**TO DO**.
In the records below, find the line containing "T-168, due: Oct 23 -> Oct 16". Restate it and all the lines after it exactly, and omit the rest.

**MATERIAL FOR THE TASK**.
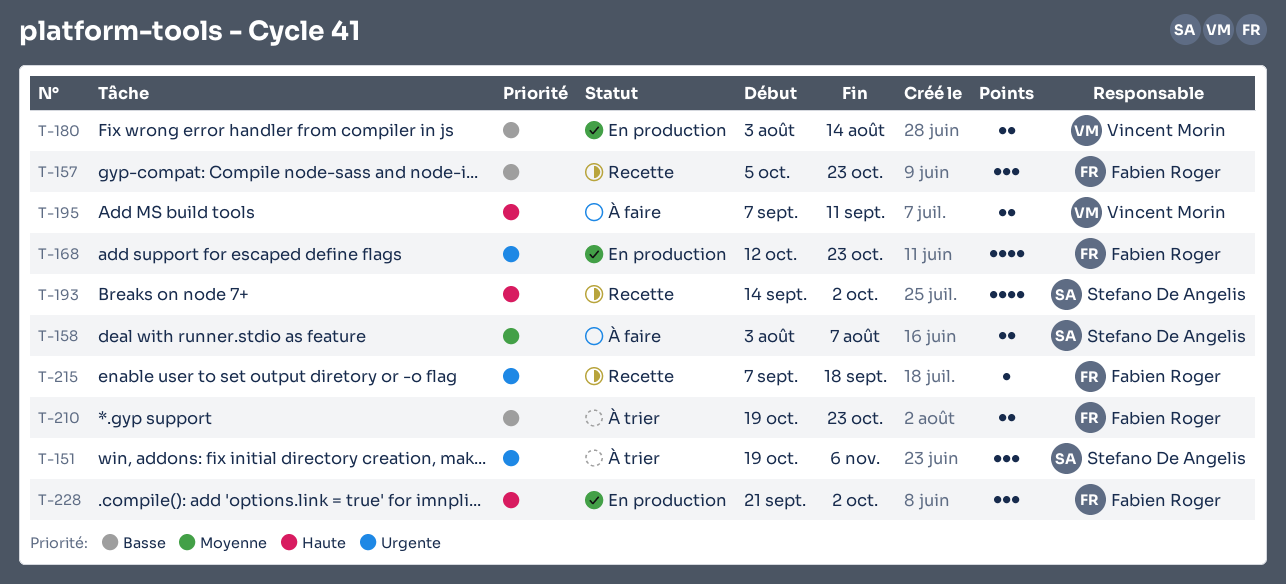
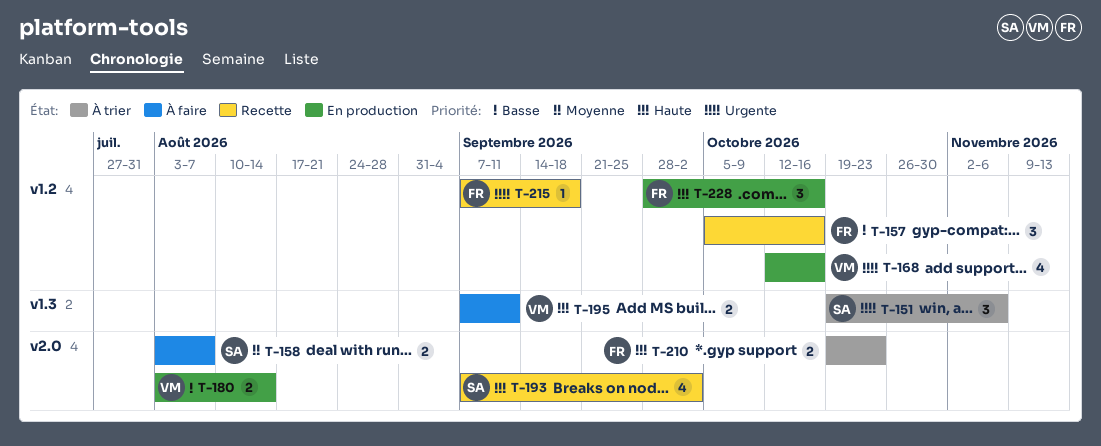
T-157, due: Oct 23 -> Oct 16
T-168, owner: Fabien Roger -> Vincent Morin
T-168, due: Oct 23 -> Oct 16
T-193, start: Sep 14 -> Sep 7
T-210, priority: Basse -> Haute
T-228, start: Sep 21 -> Sep 28
T-228, due: Oct 2 -> Oct 16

**ANSWER FOR THE TASK**.
T-168, due: Oct 23 -> Oct 16
T-193, start: Sep 14 -> Sep 7
T-210, priority: Basse -> Haute
T-228, start: Sep 21 -> Sep 28
T-228, due: Oct 2 -> Oct 16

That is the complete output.